> **PROVIDED TEXT**:
--*--

Janus Friis


Janus Friis is a Danish entrepreneur best known for co-founding the file-sharing application Kazaa, and the peer-to-peer telephony application Skype. In September 2005, he and his business partner Niklas Zennström sold Skype to eBay for $2.6B. Friis has maintained ownership interest in Skype through Silver Lake Partners, which sold Skype to Microsoft for $8.5 billion, in May 2011.
Friis and Zennström also developed Joost—an interactive software application for distributing TV shows and other forms of video content over the Web. The assets of this service were sold to Adconion Media Group in November 2009. Independently, Friis founded video streaming startup Vdio in 2011.
Friis and Ahti Heinla founded Starship Technologies in 2014, to develop small self-driving delivery robots.

--*--

> **DATASET EXTRACT**:
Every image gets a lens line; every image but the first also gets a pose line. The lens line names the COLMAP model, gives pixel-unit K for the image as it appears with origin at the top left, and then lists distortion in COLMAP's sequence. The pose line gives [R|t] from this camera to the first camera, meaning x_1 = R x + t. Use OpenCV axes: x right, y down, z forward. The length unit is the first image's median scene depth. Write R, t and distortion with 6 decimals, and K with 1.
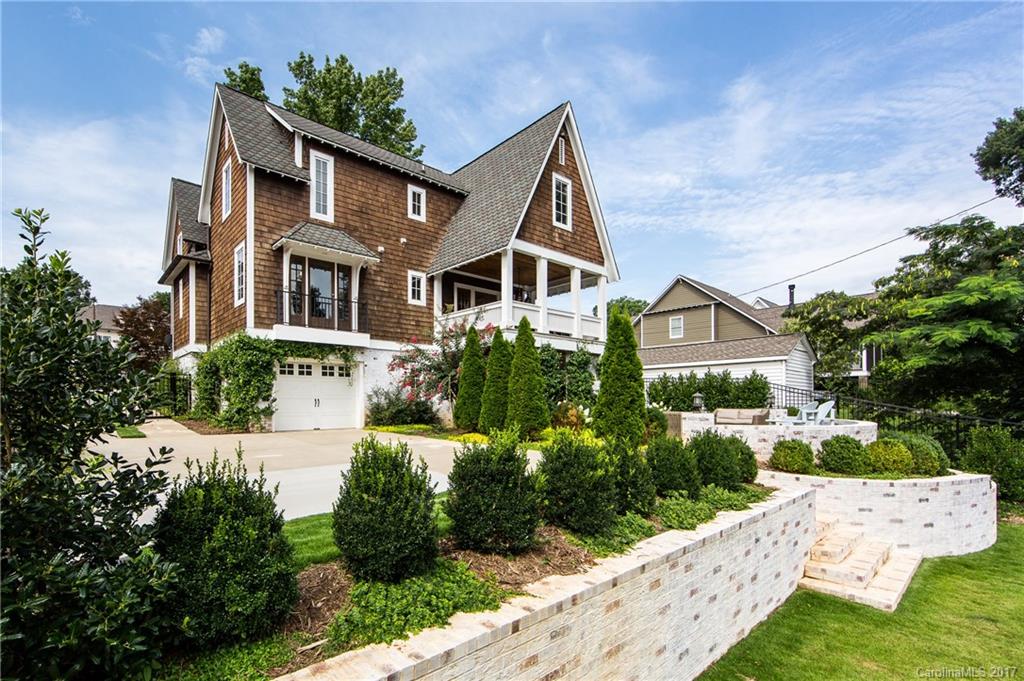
lens RADIAL K [[404.7, 0, 480.8], [0, 404.7, 394.4], [0, 0, 1]] dist [-0.000860, 0.000021]
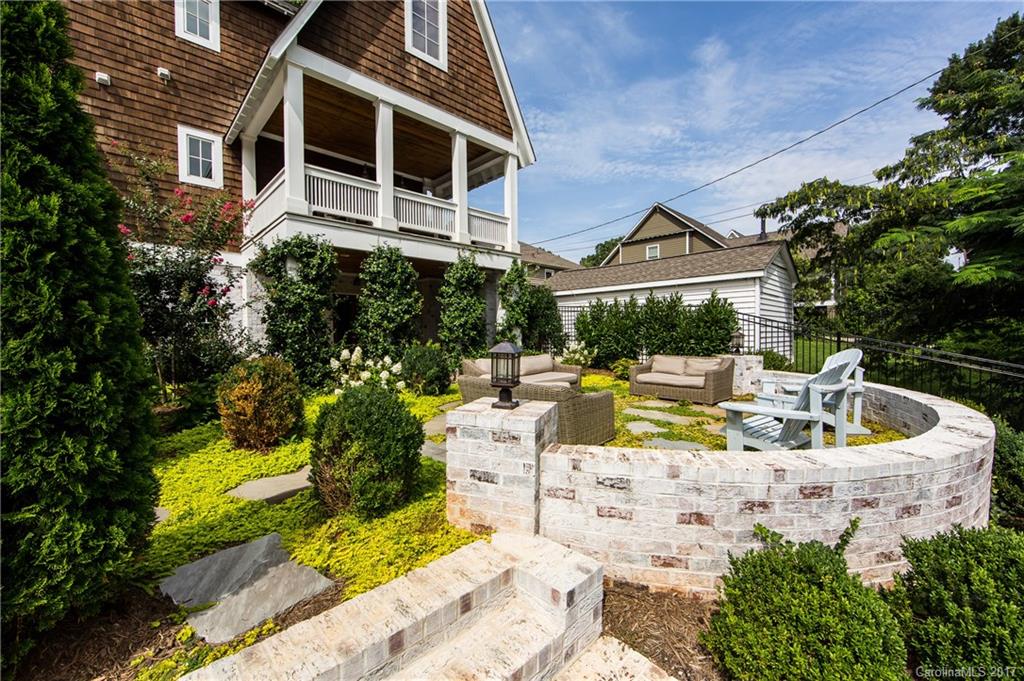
lens RADIAL K [[404.7, 0, 514.6], [0, 404.7, 338.3], [0, 0, 1]] dist [-0.000860, 0.000021]
pose [[0.993973, -0.007666, 0.109360, 0.249920], [0.004060, 0.999442, 0.033158, -0.008694], [-0.109553, -0.032514, 0.993449, 0.340504]]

--*--

> **QUESTIONS**:
**1)** Reproduce the passage of the Janus Friis biography that opens with the words containing "Friis and Zennström" and closes with "Vdio in 2011.".
**2)** According to the Janus Friis biography, to which company were the assets of Joost sold?
**3)** Extend the Janus Friis biography from the point where it stops.

> **EXERCISE RESULTS**:
**1)**
Friis and Zennström also developed Joost—an interactive software application for distributing TV shows and other forms of video content over the Web. The assets of this service were sold to Adconion Media Group in November 2009. Independently, Friis founded video streaming startup Vdio in 2011.

**2)** Adconion Media Group

**3)**
Career

Friis had no formal higher education, dropping out of high school before starting a job at the help desk of CyberCity, one of Denmark's first Internet service providers. He met Zennström in 1996. At that time, Zennström headed Tele2 in Denmark, and Friis was hired to run its customer support. Friis and Zennström worked together at Tele2 to launch get2net, another Danish ISP, and the portal everyday.com.
After this, the partners decided to leave Tele2. Friis moved into Zennström's small apartment in Amsterdam in January 2000 where they started developing KaZaA, the company responsible for the most popular software for use with the FastTrack file sharing network protocol. Janus Friis and Niklas Zennström developed the FastTrack protocol in 2001.
From the success of KaZaA's peer-to-peer technology the duo co-founded Joltid, a software company developing and marketing peer-to-peer solutions and peer-to-peer traffic optimization technologies to companies.
Friis is also co-founder of Altnet, a network that sells commercial music to KaZaA users.
Friis founded the online music streaming service Rdio with Zennström in 2010. It filed for bankruptcy in November 2015 and announced the sale of assets to Pandora Radio for $75 million.
In 2012, Friis co-founded Wire, a secure collaboration platform that uses end-to-end encryption to protect digital assets.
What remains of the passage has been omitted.